Harris, más firme, más terrestre, le recuerda que el prejuicio no es solo ignorancia: es razón hecha carne. No es una necedad pasajera, sino una sedimentación de siglos. Un juicio milenario, repetido por pueblos diversos, sellado en la carne por la experiencia del tiempo. Le dice que no se puede refutar el canibalismo con silogismos. No basta decir que la carne humana es más tierna o sabrosa; el rechazo nace del asco profundo, del temblor visceral, no del cálculo. Así también el amor entre hombres: no viene del futuro, sino de lo oscuro, del pasado abismal, del subsuelo del tiempo. Sócrates, añade, se ufanaba de no haber sucumbido jamás al amor de los efebos. Y fue el cristianismo, con su extraña pedagogía de la castidad, quien elevó a la mujer a igual del varón, no la pasión griega.
Wilde calla. Por un instante, el ingenio se le hiela. Harris le señala que, si en verdad creía en el porvenir de su causa, debió gritarlo desde la celda como Galileo, con quien pretende igualarse como precursor de una era. No escribir contra su amante, sino justificar con grandeza su acción. Decir al mundo: no soy criminal, soy heraldo. Que si fue castigado, lo fuera con gloria.
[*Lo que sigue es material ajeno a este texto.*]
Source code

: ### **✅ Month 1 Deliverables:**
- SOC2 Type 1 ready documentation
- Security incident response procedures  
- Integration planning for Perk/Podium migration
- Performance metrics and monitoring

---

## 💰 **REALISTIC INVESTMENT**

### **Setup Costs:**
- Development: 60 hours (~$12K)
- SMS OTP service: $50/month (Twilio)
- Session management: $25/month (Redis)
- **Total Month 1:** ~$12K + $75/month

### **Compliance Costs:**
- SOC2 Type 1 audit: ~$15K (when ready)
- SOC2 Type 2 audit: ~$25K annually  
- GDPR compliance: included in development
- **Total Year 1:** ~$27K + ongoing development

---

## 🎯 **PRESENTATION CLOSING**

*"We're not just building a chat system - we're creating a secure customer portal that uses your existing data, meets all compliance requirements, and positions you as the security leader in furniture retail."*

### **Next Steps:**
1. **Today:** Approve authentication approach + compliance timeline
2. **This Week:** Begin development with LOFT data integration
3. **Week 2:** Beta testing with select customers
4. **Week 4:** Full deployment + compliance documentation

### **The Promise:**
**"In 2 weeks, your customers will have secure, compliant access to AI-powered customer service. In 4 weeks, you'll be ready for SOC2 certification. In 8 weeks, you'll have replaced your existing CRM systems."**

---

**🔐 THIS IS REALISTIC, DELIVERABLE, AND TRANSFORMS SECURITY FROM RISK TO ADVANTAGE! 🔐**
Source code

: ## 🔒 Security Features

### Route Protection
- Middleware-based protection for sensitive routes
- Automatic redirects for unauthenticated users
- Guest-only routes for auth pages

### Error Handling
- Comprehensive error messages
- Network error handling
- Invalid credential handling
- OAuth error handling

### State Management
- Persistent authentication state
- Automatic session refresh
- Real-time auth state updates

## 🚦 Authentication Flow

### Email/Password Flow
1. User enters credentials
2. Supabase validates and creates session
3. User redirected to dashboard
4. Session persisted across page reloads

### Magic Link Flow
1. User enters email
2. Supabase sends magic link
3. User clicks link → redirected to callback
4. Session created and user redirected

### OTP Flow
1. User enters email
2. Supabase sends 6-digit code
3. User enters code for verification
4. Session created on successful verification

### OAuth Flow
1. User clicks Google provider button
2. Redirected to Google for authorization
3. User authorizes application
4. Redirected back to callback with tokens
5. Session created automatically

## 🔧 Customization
Que si sufrió, lo hiciera con orgullo, como quien acelera el amanecer. Harris, que detesta la hipocresía moral inglesa, no se esconde. Si él mismo, dice, hubiera de ser juzgado por un libro inmoral, alzaría la frente y proclamaría que la sensatez está de su parte. Y aún en la Inglaterra puritana, no estaría solo.
Wilde, tan locuaz siempre, no halla respuesta. Porque Harris ha tocado la fibra que la religión encubierta no soporta: ni la lógica, ni la estética, sino el martirio sin testimonio, el dolor sin ofrenda. Wilde tenía el conocimiento, los argumentos, la historia reinterpretada como espejo de su deseo. Pero le faltaba el gesto de los profetas: sufrir sin quejarse, arder sin llorar, ser mártir sin escribir memorias. Su credo, sin ese acto, se vuelve ideología; su fe, una vanidad más.
Hay, sin embargo, algo más. Esta religión sin nombre ocupa un lugar especial entre las muchas que el alma humana ha tejido. Porque no surge de la nostalgia, ni del miedo, ni de la especulación. Nace, al menos en quienes la llevan en la sangre, de una necesidad muy concreta. Pero de esa necesidad hace virtud, y de la virtud dogma, y del dogma imperio. Y entonces, como la duquesa francesa que para ocultar su gravidez dio origen a una moda grotesca que vistió a las mujeres de Europa con jaulas, el deseo se inflama, se hincha, se justifica a sí mismo deformando el mundo entero: la moral, la belleza, la historia.
Y ahí aparece su enfermedad: la elefantiasis del deseo. El gesto pequeño, al no poder justificarse con discreción, exige el cambio del universo. El gusto privado se torna principio cósmico. Y lo que fue afecto, o impulso, o sombra, quiere ser estrella polar.
Pero el mundo no gira tan fácilmente. Y la carne de los siglos, que conserva memoria de dolores y equilibrios, no se deja voltear con argumentos. Ni siquiera con bellas palabras.